Ücretsiz tiyatro etkinliği görmedim açıkçası. Ama çok çeşit tiyatro var yüksek fiyatlılar da var çok uygun olanlarda. Çok çeşit te oyun var, Matilda, Çarli’nin Çikolata Fabrikası, Billy Eliot gibi büyük müzikallerden modern dansa, baleye, operaya, konserlere her türlü etkinliği yoğun bir şekilde bulabilirsiniz. Çocuk oyunları genellikle ünlü çocuk kitaplarının tiyatroya uyarlanmış hali. Çok güzel çocuk kitaplarını tiyatroda izlemek çok keyifli oluyor. Biz çok fazla çocuk tiyatrosuna gidiyoruz.
Kurslar ve aktivitelerde çok fazla özel atölyeler de var belediyelerin, kiliselerin, halk merkezlerinin, kütüphanelerin, müzelerin ücretsiz veya çok çok cüzi fiyatlara kursları ve aktiviteleri var. Children center adı verilen çocuk merkezleri mantığı çok hoşuma gidiyor. 5 yaş altında çocuk sahibi anne babaların veya bakıcıların hem çocuklarının sosyalleşmesi hem kendilerinin sosyalleşmesi yeni aileler tanıması amacıyla her belediyede çokça sayıda ücretsiz children center’ları var. Burada hem çocuklara aktiviteler varken, hem de ailelerin katılacağı kurslar esnasında çocuklara bakılabiliyor.
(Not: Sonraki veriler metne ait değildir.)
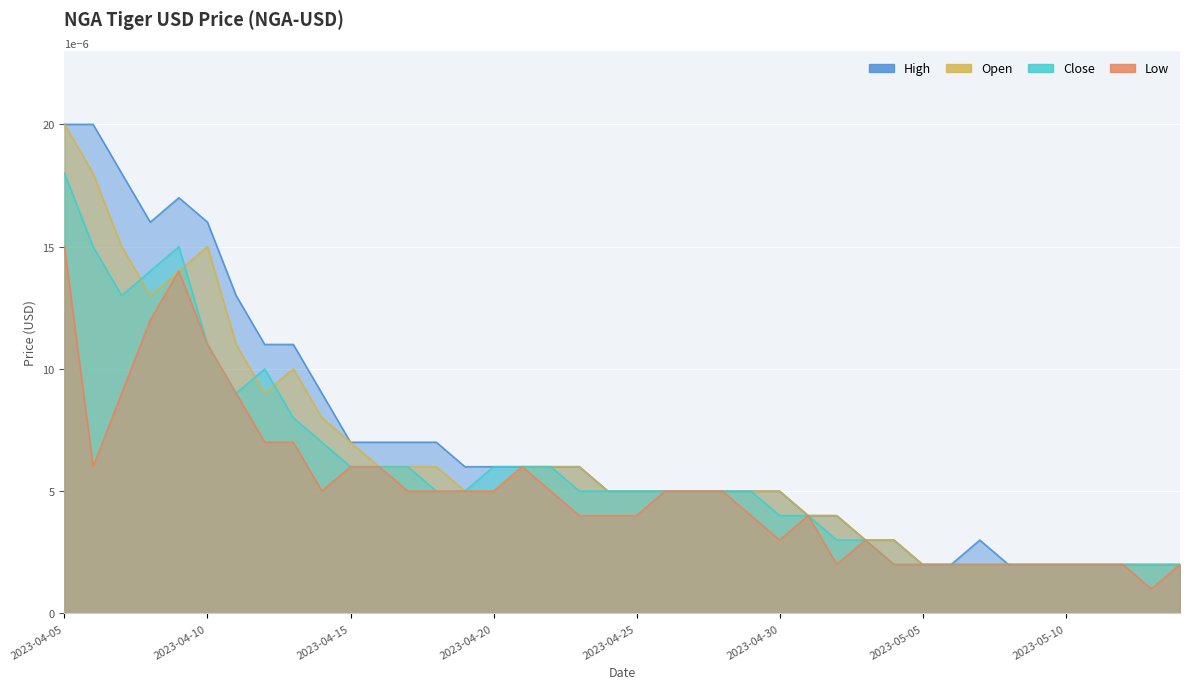

True or false: High and Close cross at least once.

False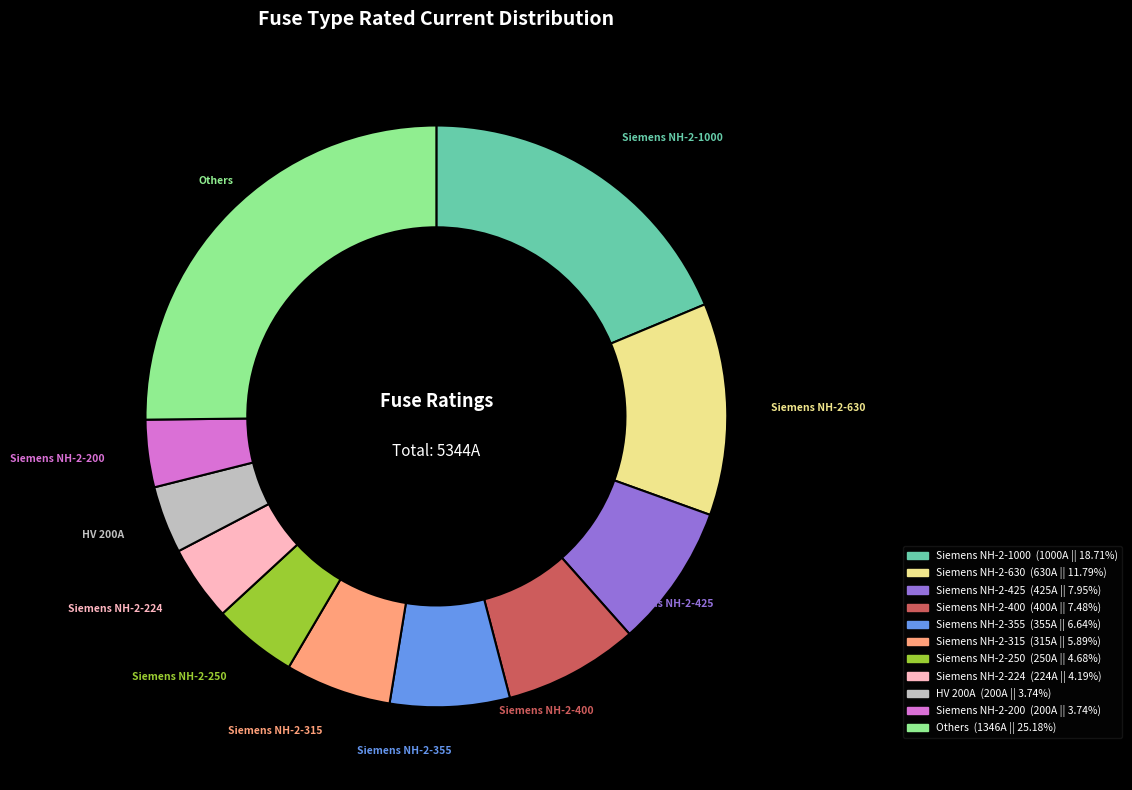

Is there any slice that represents more than half of the pie?

No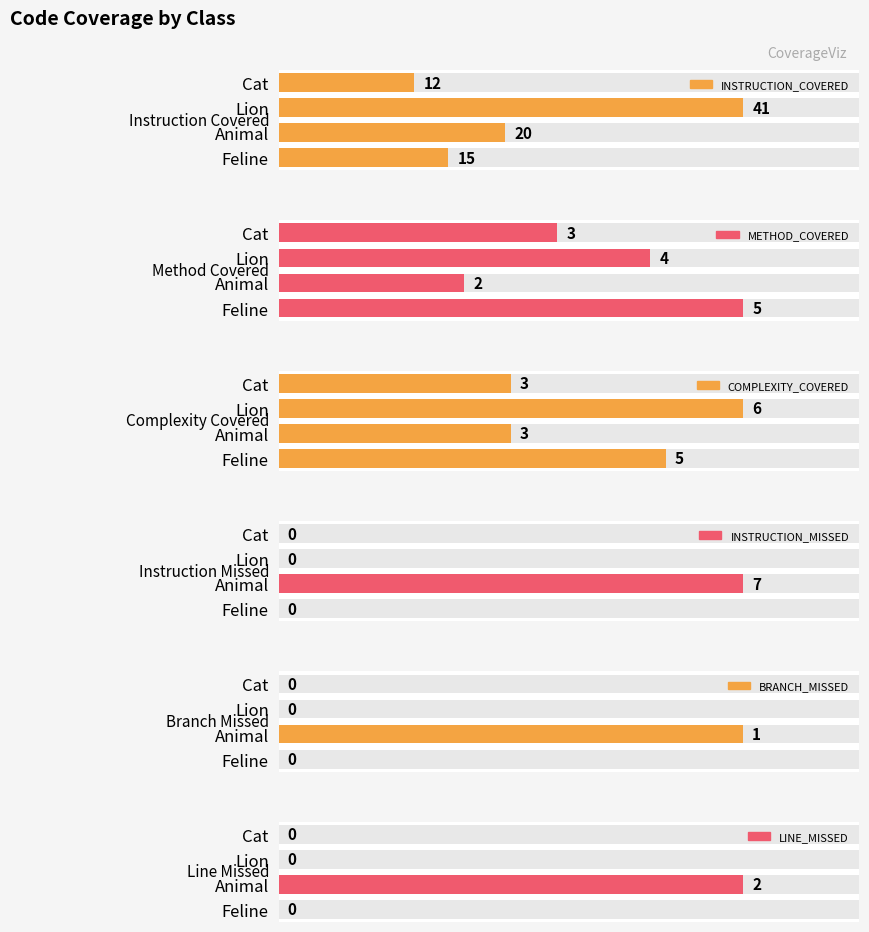

What value does the LINE_MISSED series have at Animal?

2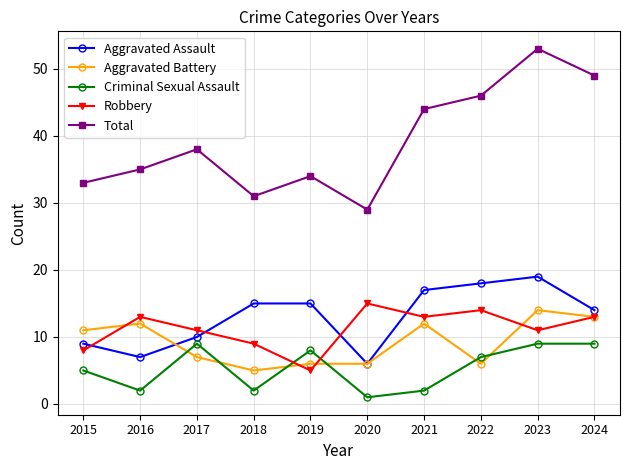

True or false: Aggravated Assault and Aggravated Battery intersect in this chart.

True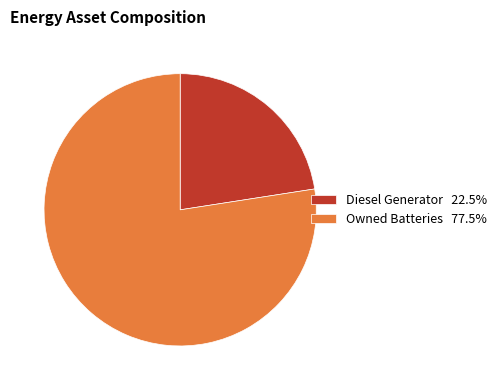

Is there a majority slice in this chart?

Yes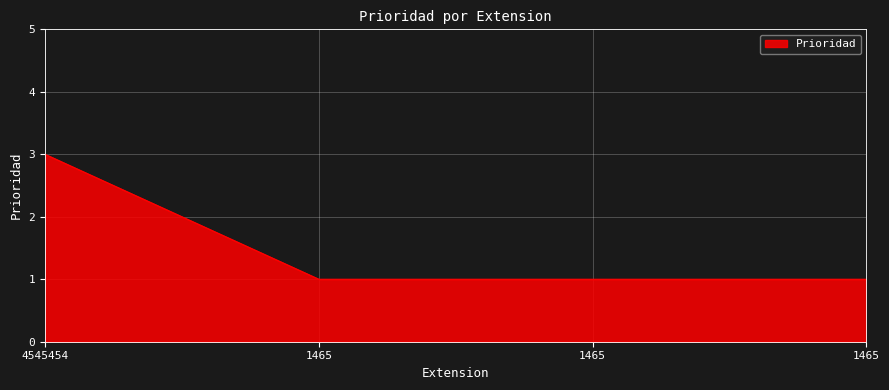

Rank the categories by value from lowest to highest.

1465, 1465, 1465, 4545454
Harika çizimler yapıyorsun, Londrada bu konuyla ilgili seminerlere katıldın mı?
Bu tatlı yorumun için çok teşekkür ediyorum öncelikle. Hiç çizim eğitimim olmadığı için Londra’da bunun üzerine gitmek istedim. Aslında Cambridge School of Art’ta çocuk kitabı çizerliği yüksek lisansına kabul edildim ancak hem maddi hem manevi sebeplerden dolayı devam edemedim maalesef. Şu an onun yerine University Art of London’dan kitap ve çocuk kitabı çizerliği ile ilgili programlara devam ediyorum. Ayrıca çizer workshoplarını kaçırmamaya çalışıyorum.



Özlem'in bizi çizdiği görsel :)
Sokak sanatçılarını çok merak ediyorum. Onlardan biraz bahseder misin?
Londra da gezerken bir çok yerde sokak sanatına rastlarsınız.  Sokak gösterilerinin yoğun olduğu bölgeler CoventGarden ve Southbank taraflarıdır. Havada asılı cansız heykellerden, büyük prodüksiyo nsokak gösterilerine, akrobatlardan, müzik gruplarına çeşit çeşit sokak sanatını bu söylediğim bölgelerde adım başı görebilirsiniz. Bunun dışında  kentin doğusunda yer alan Shoreditch ve Brick Lane son birkaç yıldır dünyanın çeşitli yerlerinden gelen sokak sanatçılarının uğrak yeri haline gelmiş durumda. Bu bölgelerde duvar resimlerinin ve graffitinin pek çok örneğiyle karşılaşmak mümkün. Binaları, kapıları, duvarları ve çeşitli boyutlardaki resimlerle dolduran sanatçılar sokakları neredeyse bir açık hava galerisine dönüştürmüşler.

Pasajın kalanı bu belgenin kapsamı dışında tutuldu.